▸ RECORDED DATA:
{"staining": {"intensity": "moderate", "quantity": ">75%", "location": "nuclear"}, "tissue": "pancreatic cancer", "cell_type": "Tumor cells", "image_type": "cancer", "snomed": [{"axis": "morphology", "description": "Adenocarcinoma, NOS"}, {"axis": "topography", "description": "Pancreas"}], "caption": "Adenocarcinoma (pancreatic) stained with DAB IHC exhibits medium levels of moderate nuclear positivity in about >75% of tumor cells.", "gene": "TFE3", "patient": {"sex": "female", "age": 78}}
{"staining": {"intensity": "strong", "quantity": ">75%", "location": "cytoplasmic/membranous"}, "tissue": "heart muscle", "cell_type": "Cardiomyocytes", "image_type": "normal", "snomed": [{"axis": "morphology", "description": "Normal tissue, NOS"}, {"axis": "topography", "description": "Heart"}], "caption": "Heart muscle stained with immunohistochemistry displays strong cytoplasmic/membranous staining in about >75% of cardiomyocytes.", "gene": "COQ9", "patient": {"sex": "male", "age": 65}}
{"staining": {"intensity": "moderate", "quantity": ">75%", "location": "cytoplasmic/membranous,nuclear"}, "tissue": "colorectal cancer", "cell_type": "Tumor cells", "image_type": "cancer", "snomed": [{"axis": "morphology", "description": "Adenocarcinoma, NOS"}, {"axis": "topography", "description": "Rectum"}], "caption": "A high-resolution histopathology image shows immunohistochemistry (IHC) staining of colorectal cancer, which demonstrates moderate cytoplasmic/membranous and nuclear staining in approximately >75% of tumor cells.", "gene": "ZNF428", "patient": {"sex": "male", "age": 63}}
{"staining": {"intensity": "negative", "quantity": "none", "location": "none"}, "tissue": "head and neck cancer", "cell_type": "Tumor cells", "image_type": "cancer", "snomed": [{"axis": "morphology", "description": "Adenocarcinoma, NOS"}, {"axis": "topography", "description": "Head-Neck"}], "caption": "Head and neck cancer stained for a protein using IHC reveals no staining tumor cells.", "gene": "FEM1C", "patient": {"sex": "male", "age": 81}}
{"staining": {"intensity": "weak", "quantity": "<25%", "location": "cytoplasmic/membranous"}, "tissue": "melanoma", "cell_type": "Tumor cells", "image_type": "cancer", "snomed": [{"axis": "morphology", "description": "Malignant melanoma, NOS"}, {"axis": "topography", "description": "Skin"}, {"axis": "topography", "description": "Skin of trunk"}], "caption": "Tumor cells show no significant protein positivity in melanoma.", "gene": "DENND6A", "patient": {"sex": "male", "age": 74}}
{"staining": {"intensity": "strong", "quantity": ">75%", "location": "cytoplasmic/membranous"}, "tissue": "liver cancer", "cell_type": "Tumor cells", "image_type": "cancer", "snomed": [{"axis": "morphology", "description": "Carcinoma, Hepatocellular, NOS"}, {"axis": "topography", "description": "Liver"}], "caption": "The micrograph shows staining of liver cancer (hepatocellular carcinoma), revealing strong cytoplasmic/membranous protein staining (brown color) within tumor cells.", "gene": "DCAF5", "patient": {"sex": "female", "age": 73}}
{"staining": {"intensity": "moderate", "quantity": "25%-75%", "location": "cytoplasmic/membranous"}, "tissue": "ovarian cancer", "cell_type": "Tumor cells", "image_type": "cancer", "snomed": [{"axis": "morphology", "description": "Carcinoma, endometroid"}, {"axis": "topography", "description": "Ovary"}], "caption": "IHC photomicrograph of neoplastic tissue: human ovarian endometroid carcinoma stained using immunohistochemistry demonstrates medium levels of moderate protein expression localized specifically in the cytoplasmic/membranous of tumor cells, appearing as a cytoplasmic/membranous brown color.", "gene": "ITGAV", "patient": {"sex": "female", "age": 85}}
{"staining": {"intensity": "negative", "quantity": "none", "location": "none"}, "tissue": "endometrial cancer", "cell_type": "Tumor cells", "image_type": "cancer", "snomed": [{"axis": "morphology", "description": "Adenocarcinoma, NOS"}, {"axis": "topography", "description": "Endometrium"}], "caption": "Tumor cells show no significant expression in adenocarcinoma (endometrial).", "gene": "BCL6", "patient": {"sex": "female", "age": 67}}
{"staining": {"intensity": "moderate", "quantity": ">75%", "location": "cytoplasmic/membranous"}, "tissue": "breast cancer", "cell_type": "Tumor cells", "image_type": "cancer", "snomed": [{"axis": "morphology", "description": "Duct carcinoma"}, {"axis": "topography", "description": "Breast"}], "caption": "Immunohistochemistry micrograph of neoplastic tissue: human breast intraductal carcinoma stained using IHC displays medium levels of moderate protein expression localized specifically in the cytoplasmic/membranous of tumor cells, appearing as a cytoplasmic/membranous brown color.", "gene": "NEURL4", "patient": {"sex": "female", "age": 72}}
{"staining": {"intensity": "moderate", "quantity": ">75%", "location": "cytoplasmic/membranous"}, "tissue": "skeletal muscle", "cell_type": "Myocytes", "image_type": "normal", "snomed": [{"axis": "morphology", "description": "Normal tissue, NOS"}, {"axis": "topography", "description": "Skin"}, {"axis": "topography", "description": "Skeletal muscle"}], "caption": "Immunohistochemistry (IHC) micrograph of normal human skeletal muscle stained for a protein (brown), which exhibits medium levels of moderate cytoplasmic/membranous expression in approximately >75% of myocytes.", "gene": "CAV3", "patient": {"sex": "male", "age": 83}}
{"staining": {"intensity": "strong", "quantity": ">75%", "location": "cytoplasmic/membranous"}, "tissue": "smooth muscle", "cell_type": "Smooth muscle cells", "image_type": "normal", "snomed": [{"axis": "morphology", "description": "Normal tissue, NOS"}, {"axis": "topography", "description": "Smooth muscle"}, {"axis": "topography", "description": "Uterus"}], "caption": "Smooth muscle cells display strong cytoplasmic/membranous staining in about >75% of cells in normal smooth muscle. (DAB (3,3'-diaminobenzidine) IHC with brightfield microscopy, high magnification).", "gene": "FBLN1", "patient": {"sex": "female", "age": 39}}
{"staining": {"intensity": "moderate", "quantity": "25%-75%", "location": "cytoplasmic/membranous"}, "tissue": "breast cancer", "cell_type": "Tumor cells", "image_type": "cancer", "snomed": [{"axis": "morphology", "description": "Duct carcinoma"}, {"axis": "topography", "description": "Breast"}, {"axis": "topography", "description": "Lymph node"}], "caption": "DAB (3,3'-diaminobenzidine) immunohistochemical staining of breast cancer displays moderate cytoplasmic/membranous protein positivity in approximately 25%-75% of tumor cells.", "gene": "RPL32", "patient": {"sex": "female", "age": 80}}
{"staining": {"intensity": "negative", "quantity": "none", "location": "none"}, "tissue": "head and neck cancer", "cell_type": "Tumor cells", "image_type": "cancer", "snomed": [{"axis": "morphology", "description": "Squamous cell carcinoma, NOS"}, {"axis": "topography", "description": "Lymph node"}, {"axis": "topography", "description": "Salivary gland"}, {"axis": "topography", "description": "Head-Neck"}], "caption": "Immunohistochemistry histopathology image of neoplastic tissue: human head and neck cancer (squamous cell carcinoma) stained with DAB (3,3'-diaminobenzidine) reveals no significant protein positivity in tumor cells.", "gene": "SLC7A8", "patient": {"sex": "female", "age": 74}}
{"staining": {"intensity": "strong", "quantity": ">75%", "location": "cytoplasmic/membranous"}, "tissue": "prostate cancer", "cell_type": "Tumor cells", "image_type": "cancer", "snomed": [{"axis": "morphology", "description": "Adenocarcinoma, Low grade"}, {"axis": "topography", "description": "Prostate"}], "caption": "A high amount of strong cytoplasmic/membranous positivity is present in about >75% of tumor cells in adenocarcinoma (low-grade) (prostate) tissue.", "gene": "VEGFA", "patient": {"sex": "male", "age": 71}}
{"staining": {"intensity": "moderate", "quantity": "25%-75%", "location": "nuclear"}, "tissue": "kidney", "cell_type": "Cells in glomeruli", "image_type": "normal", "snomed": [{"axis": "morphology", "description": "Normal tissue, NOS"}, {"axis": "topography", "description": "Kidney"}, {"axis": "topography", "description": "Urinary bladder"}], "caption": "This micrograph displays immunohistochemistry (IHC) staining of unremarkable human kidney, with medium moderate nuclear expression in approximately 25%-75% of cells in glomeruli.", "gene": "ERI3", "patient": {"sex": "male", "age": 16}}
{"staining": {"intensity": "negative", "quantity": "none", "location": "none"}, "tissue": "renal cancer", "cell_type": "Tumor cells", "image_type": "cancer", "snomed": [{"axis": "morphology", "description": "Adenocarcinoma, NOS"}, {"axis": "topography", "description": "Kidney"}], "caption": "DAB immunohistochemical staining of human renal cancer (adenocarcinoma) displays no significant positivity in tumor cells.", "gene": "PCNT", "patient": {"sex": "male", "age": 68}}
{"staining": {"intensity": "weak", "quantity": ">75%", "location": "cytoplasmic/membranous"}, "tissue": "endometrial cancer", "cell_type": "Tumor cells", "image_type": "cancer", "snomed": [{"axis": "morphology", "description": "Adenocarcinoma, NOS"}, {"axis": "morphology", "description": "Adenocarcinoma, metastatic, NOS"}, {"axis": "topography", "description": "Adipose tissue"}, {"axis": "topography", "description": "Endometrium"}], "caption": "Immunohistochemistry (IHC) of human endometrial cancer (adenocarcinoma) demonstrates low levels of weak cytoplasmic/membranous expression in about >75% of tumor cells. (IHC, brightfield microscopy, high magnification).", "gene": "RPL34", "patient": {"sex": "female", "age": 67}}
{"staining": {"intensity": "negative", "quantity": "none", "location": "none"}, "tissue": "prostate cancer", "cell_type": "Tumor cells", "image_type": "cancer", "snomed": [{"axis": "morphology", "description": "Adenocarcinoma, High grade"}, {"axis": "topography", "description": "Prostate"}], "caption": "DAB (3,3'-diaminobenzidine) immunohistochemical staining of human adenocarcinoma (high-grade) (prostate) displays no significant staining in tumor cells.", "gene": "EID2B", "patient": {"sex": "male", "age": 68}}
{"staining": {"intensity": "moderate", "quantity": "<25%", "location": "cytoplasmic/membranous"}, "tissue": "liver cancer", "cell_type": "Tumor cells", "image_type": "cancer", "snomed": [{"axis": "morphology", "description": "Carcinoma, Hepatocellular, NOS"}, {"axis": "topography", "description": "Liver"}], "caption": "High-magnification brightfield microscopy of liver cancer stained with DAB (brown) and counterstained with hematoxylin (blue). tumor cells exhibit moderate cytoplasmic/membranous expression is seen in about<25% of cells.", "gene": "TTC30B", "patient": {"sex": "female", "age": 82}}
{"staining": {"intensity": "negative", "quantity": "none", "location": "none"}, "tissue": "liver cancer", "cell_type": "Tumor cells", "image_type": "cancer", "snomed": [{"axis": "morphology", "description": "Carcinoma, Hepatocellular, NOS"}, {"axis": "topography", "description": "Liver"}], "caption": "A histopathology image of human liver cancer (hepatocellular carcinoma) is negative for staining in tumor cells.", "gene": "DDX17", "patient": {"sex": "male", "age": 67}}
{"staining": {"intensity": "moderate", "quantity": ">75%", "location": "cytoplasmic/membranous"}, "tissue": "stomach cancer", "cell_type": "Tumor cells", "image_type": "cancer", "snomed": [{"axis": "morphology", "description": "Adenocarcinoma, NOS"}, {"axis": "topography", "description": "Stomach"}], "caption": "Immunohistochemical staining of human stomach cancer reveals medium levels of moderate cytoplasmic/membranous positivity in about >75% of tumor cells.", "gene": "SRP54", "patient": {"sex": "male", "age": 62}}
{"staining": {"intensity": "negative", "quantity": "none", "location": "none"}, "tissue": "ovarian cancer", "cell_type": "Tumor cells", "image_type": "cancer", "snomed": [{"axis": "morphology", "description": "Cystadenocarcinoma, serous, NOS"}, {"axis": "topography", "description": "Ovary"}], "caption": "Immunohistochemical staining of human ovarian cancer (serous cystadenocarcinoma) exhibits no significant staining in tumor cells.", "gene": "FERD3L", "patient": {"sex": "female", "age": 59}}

▸ WORK REQUIRED: Filter the listing above for the string "Ovary" and copy every matching line.

▸ WORKED SOLUTION:
{"staining": {"intensity": "moderate", "quantity": "25%-75%", "location": "cytoplasmic/membranous"}, "tissue": "ovarian cancer", "cell_type": "Tumor cells", "image_type": "cancer", "snomed": [{"axis": "morphology", "description": "Carcinoma, endometroid"}, {"axis": "topography", "description": "Ovary"}], "caption": "IHC photomicrograph of neoplastic tissue: human ovarian endometroid carcinoma stained using immunohistochemistry demonstrates medium levels of moderate protein expression localized specifically in the cytoplasmic/membranous of tumor cells, appearing as a cytoplasmic/membranous brown color.", "gene": "ITGAV", "patient": {"sex": "female", "age": 85}}
{"staining": {"intensity": "negative", "quantity": "none", "location": "none"}, "tissue": "ovarian cancer", "cell_type": "Tumor cells", "image_type": "cancer", "snomed": [{"axis": "morphology", "description": "Cystadenocarcinoma, serous, NOS"}, {"axis": "topography", "description": "Ovary"}], "caption": "Immunohistochemical staining of human ovarian cancer (serous cystadenocarcinoma) exhibits no significant staining in tumor cells.", "gene": "FERD3L", "patient": {"sex": "female", "age": 59}}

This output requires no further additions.